# Study text:
- - -

9th Governor of Ondo State
- In office July 1988 – September 1990
- Preceded by: Raji Alagbe Rasaki
- Succeeded by: Sunday Abiodun Olukoya

Chairman Nigerian Ports Authority
- In office 1999 – October 2003
- Succeeded by: Chief Adebayo Sarumi

Personal details
- Born: 21 November 1945 (age 80) Lagos, Lagos State, Nigeria
- Party: People's Democratic Party
- Education: University of Lagos (MBA)

Military service
- Allegiance: Nigeria
- Branch/service: Nigerian Navy
- Rank: Commodore

= Bode George =

Nigerian politician

Olabode Ibiyinka George ("Bode George") (born 21 November 1945) is a Nigerian politician who became Military Governor of Ondo State, and later Chairman of the Nigerian Ports Authority, then national vice-chairman in the southwest zone of the People’s Democratic Party (PDP).

==Early years==

George was born on November 21, 1945, in Lagos. He earned a B.Sc. and MBA.
Bode George became a Commodore in the Nigerian navy, and was appointed Military Governor of Ondo State (1988–1990).

In a July 2002 interview, Lagos State Governor Bola Tinubu said Bode George needed to face a criminal tribunal over his activity in Ondo state. He said "Bode George and his fellow travellers who believe in military arbitrariness have to be told in clear terms that their time has passed, we are under democracy now." In response the PDP party Chairman, Alhaji Muhammed Muritala Ashorobi, said Bode George had an outstanding record as governor of old Ondo State, and the structures he built were key monuments. He established the Rufus Giwa Polytechnic, Owo by edict in 1990, a school that now has over 4,000 students.

- - -

# Data for analysis:
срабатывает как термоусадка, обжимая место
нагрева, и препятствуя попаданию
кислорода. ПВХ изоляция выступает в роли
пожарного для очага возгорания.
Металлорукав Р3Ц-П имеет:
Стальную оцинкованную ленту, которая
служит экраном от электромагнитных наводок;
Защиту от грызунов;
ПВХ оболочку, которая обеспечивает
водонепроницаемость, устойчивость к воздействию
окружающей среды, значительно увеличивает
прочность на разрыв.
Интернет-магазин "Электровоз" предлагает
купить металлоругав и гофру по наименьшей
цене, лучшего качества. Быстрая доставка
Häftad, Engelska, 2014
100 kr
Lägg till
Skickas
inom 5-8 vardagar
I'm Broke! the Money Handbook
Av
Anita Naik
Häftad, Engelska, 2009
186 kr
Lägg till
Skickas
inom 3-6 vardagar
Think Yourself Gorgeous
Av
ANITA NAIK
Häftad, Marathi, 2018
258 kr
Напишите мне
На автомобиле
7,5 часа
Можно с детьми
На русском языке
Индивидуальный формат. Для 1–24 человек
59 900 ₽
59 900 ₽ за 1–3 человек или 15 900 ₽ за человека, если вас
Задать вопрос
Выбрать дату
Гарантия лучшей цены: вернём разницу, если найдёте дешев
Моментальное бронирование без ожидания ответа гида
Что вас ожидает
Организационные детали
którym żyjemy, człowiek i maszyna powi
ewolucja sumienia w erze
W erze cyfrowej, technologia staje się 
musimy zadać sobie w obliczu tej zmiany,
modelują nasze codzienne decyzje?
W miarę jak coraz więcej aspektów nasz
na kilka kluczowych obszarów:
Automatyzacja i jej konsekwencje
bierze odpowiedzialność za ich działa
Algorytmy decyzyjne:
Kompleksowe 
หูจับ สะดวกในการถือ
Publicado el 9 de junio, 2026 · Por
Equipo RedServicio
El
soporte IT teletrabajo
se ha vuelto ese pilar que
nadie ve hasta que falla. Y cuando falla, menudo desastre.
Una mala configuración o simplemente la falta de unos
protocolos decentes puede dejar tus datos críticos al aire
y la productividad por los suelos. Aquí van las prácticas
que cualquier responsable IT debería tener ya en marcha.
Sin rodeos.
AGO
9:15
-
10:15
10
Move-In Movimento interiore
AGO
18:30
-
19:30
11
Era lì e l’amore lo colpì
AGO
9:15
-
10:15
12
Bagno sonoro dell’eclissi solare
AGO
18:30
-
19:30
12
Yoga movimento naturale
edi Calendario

- - -

# Task details:
Please say which school Bode George established by edict in 1990, according to the profile of him. This material isn't needed for what follows.

# Task output:
The Rufus Giwa Polytechnic, Owo.